[Opening Page text section]

Symbiosis - How To Build Together
What twenty years of displacement taught me about connection, technology, and why Sumbios exists

Paolo Nardi
Founder, CEO
Featured

Every person has a story. For a long time, I hid behind mine.
I told myself that sharing it would make me vulnerable in ways I wasn’t ready for. That it was too personal, too raw, too far from the polished language of founders, technology and the social media hype and tendency to hide what’s real. But I’ve come to understand something different. The story of my life didn’t just shape me — it gave me an insight, purpose and gift I feel called to bring into the world. And a message I believe needs to be heard. Especially now.
The world is changing right in front of our eyes. Division seems to be accelerating, and the peak of power, inequality, greed and fear-based systems is staring us in the face. At a moment when the most powerful technology we have ever developed is emerging. Yet, I believe a key ingredient is lacking for us to move forward collectively and build a new world we can all thrive in.
That ingredient is a simple and old truth we have too often forgotten.
That at the heart of life lies one thing: connection.
No matter who we are, where we come from, or what we believe in, we are all seeking the same three things:
to connect,
to create,
to grow.
We are one species living under one planet that is asking us to learn how to take care of it and each other.
Everything I’m building comes from that understanding. So it’s time to share how I got here, and why it’s important to where we are heading.
Growing up, I didn’t have what you would call a normal childhood. The closest I had to a stable nest were the first ten years of my life, living in Mexico, close to my family, feeling like I belonged. My world was small and whole. Little did I know that the next fifteen years would be completely different.

[Closing Page text section]

→ **Tasks to carry out**
1) According to the essay on connection, what three things is everyone seeking?
2) Extend the essay on connection, starting after its final sentence.
The source records aren't needed for any of this work.

[Opening Dataset content section]

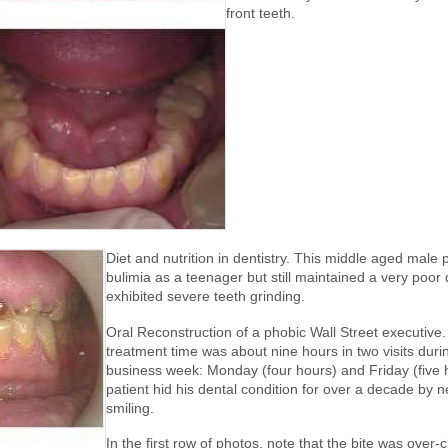
front teeth.
Diet and nutrition in dentistry. This middle aged male 
bulimia as a teenager but still maintained a very poor 
exhibited severe teeth grinding.
Oral Reconstruction of a phobic Wall Street executive.
treatment time was about nine hours in two visits duri
business week: Monday (four hours) and Friday (five 
patient hid his dental condition for over a decade by 
smiling.
In the first row of photos, note that the bite was over-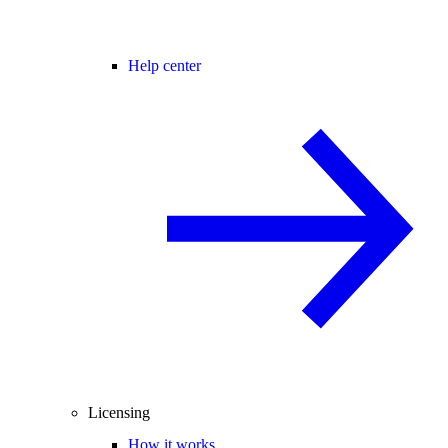
Help center
Licensing
How it works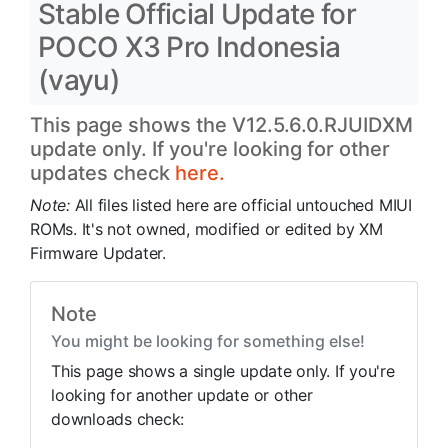
Stable Official Update for
POCO X3 Pro Indonesia
(vayu)
This page shows the V12.5.6.0.RJUIDXM
update only. If you're looking for other
updates check
here.
Note:
All files listed here are official untouched MIUI
ROMs. It's not owned, modified or edited by XM
Firmware Updater.
Note
You might be looking for something else!
This page shows a single update only. If you're
looking for another update or other
downloads check: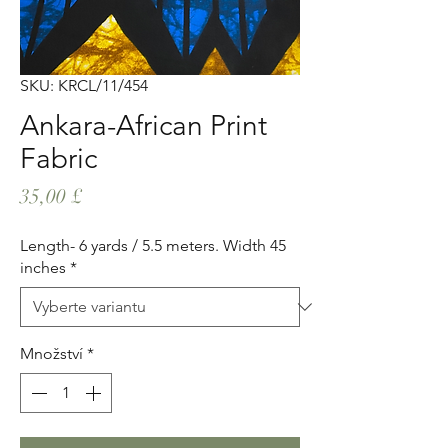
SKU: KRCL/11/454
Ankara-African Print
Fabric
Cena
35,00 £
Length- 6 yards / 5.5 meters. Width 45
inches
*
Množství
*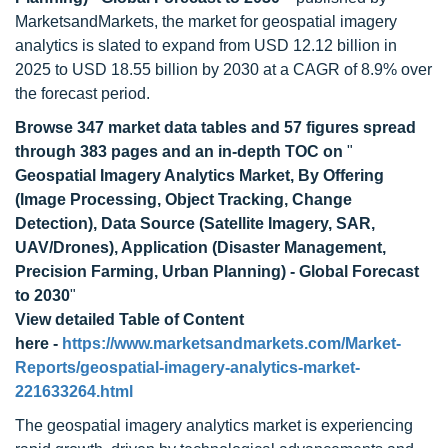
MarketsandMarkets, the market for geospatial imagery
analytics is slated to expand from USD 12.12 billion in
2025 to USD 18.55 billion by 2030 at a CAGR of 8.9% over
the forecast period.
Browse 347 market data tables and 57 figures spread
through 383 pages and an in-depth TOC on
"
Geospatial Imagery Analytics Market, By Offering
(Image Processing, Object Tracking, Change
Detection), Data Source (Satellite Imagery, SAR,
UAV/Drones), Application (Disaster Management,
Precision Farming, Urban Planning) - Global Forecast
to 2030
"
View detailed Table of Content
here -
https://www.marketsandmarkets.com/Market-
Reports/geospatial-imagery-analytics-market-
221633264.html
The geospatial imagery analytics market is experiencing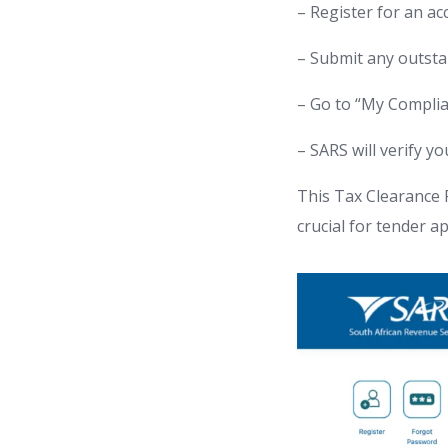
– Register for an a
– Submit any outsta
– Go to “My Complia
– SARS will verify y
This Tax Clearance PI
crucial for tender a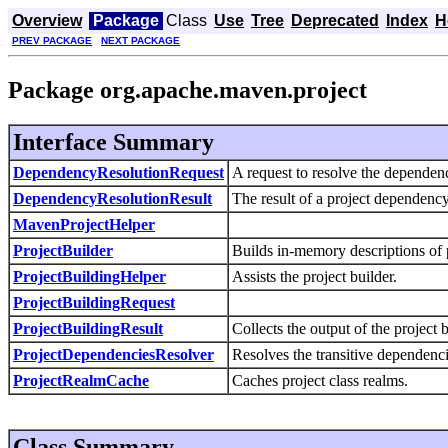
Overview
Package
Class
Use
Tree
Deprecated
Index
H
PREV PACKAGE
NEXT PACKAGE
Package org.apache.maven.project
Interface Summary
DependencyResolutionRequest
A request to resolve the dependenc
DependencyResolutionResult
The result of a project dependency
MavenProjectHelper
ProjectBuilder
Builds in-memory descriptions of 
ProjectBuildingHelper
Assists the project builder.
ProjectBuildingRequest
ProjectBuildingResult
Collects the output of the project b
ProjectDependenciesResolver
Resolves the transitive dependenci
ProjectRealmCache
Caches project class realms.
Class Summary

[Closing Dataset content section]

→ **Task-by-task answers**
1)
to connect
to create
to grow

2)
At ten, my mother and I moved to Spain. New culture, new norms, new school, new identity. For the first time, the ground beneath me shifted, and it didn’t stop shifting. After 6 months in Spain we went back to Mexico. Then after 2 and half years we went back to Spain again. My life felt like a game of ping pong. I was being tossed between countries before I could ever truly settle. I started to live in a constant feeling of uncertainty.
Continuously asking myself the same question: when would the next move come, and where would I end up? That uncertainty became the texture of my days. I learned to befriend anxiety because it was the only thing that stayed consistent.
During my last year in Spain, I tried to form bonds. But I did so while watching the clock. I knew my time in any one place was limited. Every friendship I built carried an expiration date. It’s a heavy thing to look at someone you care about and know the relationship has a predetermined end. So I started building walls. I learned to guard my heart, bracing for the moment my roots would be pulled up again. I learned to survive, not to thrive.
On Christmas Day, 2009, that moment arrived.
I woke up and found my mother at the computer. She said: we’re moving to the United States. No discussion. No choice.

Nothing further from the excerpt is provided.